## Фрагмент текста

....

Избранные труды по теории искусства в 2 томах. Том. 1 — страница 31 из 44

Здесь нам важно только переживание, потому что определение разумом без предварительного переживания немыслимо.

Во всяком случае, упомянутые последствия представляют собой благоприятные результаты «объяснения».

Оба эти последствия, как и все живое, способны к дальнейшему развитию, причем они при помощи возбужденных представлений, творческих сил и вытекающих отсюда переживаний обогащают душу, а следовательно, и открывают ей будущее.

* * *

Но то же самое объяснение может иметь и другие последствия:

1. Слова не пробудят новых представлений, но поведут лишь к удовлетворению нездоровых свойств души: возникнет мысль: «теперь и я это знаю», — и человек преисполнится гордости.

2. Что является возможным и нежелательным последствием предыдущего, духовные силы не освободятся от условности, но на месте живого произведения окажется мертвое слово (этикет[538]).

....

## Задание
Перепишите из приведенного выше текста о теории искусства всё, что идет от слов «Здесь нам важно» вплоть до слов «открывают ей будущее.».

....

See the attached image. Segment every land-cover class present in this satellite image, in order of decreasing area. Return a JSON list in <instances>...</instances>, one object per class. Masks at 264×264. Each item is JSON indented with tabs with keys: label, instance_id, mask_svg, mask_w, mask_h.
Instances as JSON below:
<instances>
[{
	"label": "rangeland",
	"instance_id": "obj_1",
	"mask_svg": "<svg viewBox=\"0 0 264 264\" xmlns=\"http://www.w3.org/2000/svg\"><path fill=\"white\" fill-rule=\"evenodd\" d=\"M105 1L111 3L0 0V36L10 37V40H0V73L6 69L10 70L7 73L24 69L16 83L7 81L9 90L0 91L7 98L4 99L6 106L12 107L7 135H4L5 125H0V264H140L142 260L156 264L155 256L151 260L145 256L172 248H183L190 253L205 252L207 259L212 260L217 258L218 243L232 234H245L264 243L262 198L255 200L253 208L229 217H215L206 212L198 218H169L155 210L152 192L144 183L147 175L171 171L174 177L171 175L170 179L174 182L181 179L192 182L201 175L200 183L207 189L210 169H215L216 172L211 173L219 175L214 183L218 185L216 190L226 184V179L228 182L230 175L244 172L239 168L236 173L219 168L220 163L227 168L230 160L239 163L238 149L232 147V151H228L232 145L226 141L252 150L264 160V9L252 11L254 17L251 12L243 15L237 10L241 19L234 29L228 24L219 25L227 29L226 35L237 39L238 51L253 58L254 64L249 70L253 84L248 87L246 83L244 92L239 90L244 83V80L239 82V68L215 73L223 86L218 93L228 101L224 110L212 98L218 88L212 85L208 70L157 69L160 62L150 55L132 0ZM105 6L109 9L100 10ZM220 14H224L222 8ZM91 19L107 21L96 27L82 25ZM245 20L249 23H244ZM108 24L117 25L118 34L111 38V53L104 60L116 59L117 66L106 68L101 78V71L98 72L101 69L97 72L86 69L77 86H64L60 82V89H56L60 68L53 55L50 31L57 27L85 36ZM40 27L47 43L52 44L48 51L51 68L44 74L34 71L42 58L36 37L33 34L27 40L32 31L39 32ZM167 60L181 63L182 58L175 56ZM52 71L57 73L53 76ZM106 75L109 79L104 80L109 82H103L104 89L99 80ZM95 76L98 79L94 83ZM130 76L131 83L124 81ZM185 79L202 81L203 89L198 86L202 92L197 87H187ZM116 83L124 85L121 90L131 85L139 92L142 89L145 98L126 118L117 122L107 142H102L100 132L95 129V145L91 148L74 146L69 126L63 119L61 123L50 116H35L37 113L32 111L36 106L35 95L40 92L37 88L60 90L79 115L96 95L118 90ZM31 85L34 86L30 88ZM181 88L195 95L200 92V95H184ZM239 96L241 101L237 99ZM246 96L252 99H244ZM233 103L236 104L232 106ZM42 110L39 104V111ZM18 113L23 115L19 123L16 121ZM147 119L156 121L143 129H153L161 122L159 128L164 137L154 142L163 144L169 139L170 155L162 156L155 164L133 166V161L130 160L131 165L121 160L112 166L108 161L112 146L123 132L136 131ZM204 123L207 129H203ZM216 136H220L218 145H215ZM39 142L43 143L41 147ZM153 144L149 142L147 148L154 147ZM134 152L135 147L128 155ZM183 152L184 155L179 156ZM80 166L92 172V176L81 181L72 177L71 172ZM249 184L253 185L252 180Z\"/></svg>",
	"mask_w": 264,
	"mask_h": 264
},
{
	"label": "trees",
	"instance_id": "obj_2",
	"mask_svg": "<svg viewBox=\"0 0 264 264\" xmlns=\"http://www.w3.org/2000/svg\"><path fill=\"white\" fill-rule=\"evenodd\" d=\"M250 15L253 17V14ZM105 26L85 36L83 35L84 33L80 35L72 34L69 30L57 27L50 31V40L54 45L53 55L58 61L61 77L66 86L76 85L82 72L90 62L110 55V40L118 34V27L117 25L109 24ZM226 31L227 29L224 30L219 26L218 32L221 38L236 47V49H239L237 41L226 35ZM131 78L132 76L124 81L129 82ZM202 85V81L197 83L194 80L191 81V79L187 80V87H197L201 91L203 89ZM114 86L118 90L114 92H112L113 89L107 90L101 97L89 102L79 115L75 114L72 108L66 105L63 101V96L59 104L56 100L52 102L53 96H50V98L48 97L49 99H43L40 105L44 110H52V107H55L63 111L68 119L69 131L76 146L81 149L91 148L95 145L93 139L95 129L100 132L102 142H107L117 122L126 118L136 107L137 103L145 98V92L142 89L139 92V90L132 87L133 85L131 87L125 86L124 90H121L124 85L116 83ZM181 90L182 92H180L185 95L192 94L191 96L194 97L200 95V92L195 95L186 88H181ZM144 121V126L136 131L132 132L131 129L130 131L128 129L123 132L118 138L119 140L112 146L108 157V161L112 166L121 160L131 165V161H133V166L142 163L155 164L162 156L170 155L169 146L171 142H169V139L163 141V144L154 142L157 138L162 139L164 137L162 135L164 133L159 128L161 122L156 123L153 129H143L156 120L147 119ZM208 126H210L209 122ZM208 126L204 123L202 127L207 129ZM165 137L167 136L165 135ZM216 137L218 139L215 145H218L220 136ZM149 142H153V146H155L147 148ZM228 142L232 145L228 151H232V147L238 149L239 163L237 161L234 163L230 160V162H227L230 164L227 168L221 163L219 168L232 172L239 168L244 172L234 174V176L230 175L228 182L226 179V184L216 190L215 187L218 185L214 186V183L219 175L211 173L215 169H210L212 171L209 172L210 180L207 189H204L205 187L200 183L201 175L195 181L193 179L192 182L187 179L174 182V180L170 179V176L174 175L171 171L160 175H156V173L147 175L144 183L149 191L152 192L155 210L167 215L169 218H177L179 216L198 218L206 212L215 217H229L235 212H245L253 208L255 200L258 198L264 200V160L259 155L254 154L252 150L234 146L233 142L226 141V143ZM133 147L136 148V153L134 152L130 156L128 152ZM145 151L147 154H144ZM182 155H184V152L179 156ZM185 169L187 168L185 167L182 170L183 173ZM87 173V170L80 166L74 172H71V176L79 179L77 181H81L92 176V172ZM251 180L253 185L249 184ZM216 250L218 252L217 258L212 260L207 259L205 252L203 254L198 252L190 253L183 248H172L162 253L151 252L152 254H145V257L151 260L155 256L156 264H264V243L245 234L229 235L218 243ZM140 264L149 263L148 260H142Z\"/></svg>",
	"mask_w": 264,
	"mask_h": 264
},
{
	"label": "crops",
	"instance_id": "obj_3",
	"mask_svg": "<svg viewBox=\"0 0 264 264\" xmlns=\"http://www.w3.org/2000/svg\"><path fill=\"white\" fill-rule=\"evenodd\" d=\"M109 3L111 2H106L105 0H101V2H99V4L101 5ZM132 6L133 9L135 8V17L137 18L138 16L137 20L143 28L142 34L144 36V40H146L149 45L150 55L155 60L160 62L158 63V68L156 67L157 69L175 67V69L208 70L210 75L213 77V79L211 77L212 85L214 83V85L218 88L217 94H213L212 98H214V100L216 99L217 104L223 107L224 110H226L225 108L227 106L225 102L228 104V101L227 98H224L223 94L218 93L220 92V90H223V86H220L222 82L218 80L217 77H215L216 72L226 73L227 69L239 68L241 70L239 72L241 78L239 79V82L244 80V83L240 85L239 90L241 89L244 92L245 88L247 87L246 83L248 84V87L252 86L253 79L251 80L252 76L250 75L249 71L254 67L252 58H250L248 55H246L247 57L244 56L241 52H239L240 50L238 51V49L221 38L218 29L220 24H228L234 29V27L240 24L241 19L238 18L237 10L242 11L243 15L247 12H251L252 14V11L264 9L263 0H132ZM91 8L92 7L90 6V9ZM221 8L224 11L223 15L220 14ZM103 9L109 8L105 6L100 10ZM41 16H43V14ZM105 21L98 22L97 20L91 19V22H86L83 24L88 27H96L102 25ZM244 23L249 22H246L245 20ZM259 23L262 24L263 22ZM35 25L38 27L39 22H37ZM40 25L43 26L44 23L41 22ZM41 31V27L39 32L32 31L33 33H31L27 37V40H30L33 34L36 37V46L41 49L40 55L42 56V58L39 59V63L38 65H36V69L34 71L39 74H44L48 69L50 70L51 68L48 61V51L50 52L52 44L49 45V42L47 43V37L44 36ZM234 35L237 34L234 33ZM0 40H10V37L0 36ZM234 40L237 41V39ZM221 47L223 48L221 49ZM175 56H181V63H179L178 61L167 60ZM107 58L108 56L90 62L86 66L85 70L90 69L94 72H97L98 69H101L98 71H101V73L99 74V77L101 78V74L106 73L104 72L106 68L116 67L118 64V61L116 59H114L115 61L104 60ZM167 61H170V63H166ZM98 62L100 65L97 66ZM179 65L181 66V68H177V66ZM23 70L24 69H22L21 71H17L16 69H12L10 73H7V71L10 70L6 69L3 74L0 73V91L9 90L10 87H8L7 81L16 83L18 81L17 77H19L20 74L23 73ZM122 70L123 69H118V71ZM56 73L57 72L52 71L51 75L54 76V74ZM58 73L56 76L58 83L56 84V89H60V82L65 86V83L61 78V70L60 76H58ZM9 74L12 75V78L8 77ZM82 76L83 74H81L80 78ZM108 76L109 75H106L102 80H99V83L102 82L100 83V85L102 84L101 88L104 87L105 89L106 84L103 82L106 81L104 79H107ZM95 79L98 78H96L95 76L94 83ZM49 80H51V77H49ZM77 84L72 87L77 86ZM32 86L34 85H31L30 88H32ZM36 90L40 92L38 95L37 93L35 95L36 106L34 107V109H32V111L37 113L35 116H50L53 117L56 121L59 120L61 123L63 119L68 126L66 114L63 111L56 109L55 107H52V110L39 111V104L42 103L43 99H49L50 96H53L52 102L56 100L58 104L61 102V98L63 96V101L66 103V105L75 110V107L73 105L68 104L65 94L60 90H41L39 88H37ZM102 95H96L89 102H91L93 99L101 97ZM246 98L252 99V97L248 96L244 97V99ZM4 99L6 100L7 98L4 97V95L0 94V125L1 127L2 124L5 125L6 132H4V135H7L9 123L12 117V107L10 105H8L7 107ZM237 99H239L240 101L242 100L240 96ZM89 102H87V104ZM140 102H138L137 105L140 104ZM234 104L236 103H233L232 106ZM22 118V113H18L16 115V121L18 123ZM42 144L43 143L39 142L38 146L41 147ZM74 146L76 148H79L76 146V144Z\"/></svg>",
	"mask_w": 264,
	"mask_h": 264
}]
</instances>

....

## Ответ
Здесь нам важно только переживание, потому что определение разумом без предварительного переживания немыслимо.

Во всяком случае, упомянутые последствия представляют собой благоприятные результаты «объяснения».

Оба эти последствия, как и все живое, способны к дальнейшему развитию, причем они при помощи возбужденных представлений, творческих сил и вытекающих отсюда переживаний обогащают душу, а следовательно, и открывают ей будущее.